Médicaments existants

De nombreux médicaments peuvent être utilisés pour leurs effets favorables sur le tonus oculaire via la diminution de synthèse de l’humeur aqueuse (bêta-bloquants et sympathomimétiques agonistes alpha-2 sélectifs, inhibiteurs de l’anhydrase carbonique) ou l’augmentation de son élimination (prostaglandines, parasympathomimétiques, sympathomimétique agonistes alpha et bêta).

Compte tenu de la physiopathologie du glaucome, le principal mode d’administration des médicaments anti-glaucomateux est représenté par la voie locale sous forme de collyre mais certains de ces médicaments, comme les inhibiteurs de l’anhydrase carbonique, peuvent aussi être utilisés par voie générale notamment par voie orale ou intra-veineuse.

 

Mécanismes d’action des différentes molécules

La diminution de la pression intraoculaire peut être obtenue par deux mécanismes différents : diminution de la synthèse de l’humeur aqueuse et/ou augmentation de son élimination.

 

La diminution de la synthèse de l’humeur aqueuse peut être obtenue par l’utilisation d’inhibiteurs de l’anhydrase carbonique par voie locale ou générale. En effet, l’anhydrase carbonique favorise, au niveau du corps ciliaire, la production de protons, qui participent aux flux sodique trans-épithélial à l’origine du flux d’eau qui forme l’essentiel de l’humeur aqueuse. Les bêta-bloquants et les sympathomimétiques agonistes sélectifs des récepteurs alpha-2 permettent également d’obtenir une diminution de la sécrétion d’humeur aqueuse en modulant l’activité de l’adényl-cyclase, enzyme présente dans le corps ciliaire importante dans la production d’humeur aqueuse. 

 

L’écoulement de l’humeur aqueuse peut quant à lui être facilité par l’utilisation de parasympathomimétiques myotiques (qui stimulent la fermeture de la pupille). Ces médicaments, en stimulant le myosis, augmente l'écoulement de l'humeur aqueuse, suite à la désobstruction de l'accès au canal de Schlemm par le redéploiement de l'iris. L’efficacité sur la diminution de la pression intraoculaire des parasympathomimétiques est toutefois limitée par une discrète augmentation de la production de l’humeur aqueuse.

 

Enfin, les prostaglandines permettent d’améliorer l’excrétion de l’humeur aqueuse par l’augmentation de son écoulement à travers la sclère.

Effets utiles en clinique

L’élévation de la pression intraoculaire est un facteur de risque déterminant de l’atteinte visuelle. Plusieurs méta-analyses ont montré un bénéfice du traitement antiglaucomateux sur le risque de détérioration de la fonction visuelle (Rapport HAS, Dépistage et diagnostic précoce du glaucome : problématique et perspectives en France, 2006). 
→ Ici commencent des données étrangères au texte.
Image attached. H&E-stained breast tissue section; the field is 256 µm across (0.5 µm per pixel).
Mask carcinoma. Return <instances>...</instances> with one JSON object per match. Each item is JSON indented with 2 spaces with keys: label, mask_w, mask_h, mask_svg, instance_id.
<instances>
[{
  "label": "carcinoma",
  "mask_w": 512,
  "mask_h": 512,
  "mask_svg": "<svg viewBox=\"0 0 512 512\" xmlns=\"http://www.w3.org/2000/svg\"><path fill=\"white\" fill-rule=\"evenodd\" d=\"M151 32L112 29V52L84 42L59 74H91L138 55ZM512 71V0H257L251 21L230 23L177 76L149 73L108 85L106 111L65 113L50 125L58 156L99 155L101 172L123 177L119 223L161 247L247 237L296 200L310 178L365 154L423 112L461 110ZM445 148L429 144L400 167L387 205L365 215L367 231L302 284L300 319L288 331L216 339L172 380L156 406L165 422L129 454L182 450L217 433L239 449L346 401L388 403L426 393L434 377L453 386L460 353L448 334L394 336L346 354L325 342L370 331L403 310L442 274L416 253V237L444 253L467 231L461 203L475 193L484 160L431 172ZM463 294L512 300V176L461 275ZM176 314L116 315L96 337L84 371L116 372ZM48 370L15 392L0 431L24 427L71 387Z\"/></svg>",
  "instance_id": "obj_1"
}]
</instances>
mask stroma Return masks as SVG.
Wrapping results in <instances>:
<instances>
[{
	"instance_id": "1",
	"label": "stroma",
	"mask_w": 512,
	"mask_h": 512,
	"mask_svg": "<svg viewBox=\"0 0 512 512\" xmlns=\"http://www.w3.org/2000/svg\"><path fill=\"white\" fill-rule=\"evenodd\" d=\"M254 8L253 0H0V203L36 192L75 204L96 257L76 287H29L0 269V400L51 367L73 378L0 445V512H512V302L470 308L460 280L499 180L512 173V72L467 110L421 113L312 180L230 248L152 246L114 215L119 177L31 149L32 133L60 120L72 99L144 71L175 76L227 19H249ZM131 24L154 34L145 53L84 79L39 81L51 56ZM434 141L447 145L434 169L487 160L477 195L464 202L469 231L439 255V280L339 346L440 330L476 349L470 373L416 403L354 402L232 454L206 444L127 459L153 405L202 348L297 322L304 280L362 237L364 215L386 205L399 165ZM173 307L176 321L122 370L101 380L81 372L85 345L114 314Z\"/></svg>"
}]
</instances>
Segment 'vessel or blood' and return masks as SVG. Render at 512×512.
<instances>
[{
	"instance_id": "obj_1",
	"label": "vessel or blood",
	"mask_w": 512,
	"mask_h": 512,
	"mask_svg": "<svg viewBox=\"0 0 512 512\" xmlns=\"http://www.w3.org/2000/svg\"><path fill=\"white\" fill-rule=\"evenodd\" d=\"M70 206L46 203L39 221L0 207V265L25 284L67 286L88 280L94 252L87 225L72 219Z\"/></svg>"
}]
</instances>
Pharmacodynamie des effets utiles en clinique

Dans l’hypertension oculaire simple qui se définit par une pression intraoculaire supérieure à 21 mm de mercure alors que l’angle irido-cornéen est ouvert et qu’il n‘existe aucune atteinte visuelle caractéristique du glaucome, l'intérêt ou non d'un traitement antiglaucomateux doit être discuté avec un spécialiste.

Dans le glaucome chronique à angle ouvert, diminuer la pression oculaire permet de contrôler l'évolution de la maladie. Le traitement s'appuie en règle général d'abord sur des traitements locaux, en monothérapie, si besoin en bi- (voire en tri-) thérapie. En cas de résistance au traitement local, un traitement par voie générale (inhibiteur de l’anydrase carbonique, l’acétazolamide) peut être envisagé en association avec les collyres (rare en raison des effets indésirables). Enfin, différentes techniques chirurgicales peuvent également être indiquées. 

Le glaucome aigu à angle fermé est lui une urgence thérapeutique. Le traitement médical peut utiliser des collyres hypotonisants (bétabloquants, alpha-2 agonistes), des collyres myotiques (pilocarpine), les traitements systémiques (inhibiteur de l'anhydrase carbonique et mannitol intra-veineux), complété ensuite par un traitement chirurgical. Les molécules qui favorisent la mydriase telles que les sympathomimétiques mydriatiques sont contre-indiquées.

Caractéristiques pharmacocinétiques utiles en clinique

En fonction de leurs propriétés physico-chimiques et de l’écoulement lacrymal, seuls 10 à 20% environ des principes actifs pénètrent dans l’œil lorsque les traitements sont administrés par voie locale sous forme de collyre.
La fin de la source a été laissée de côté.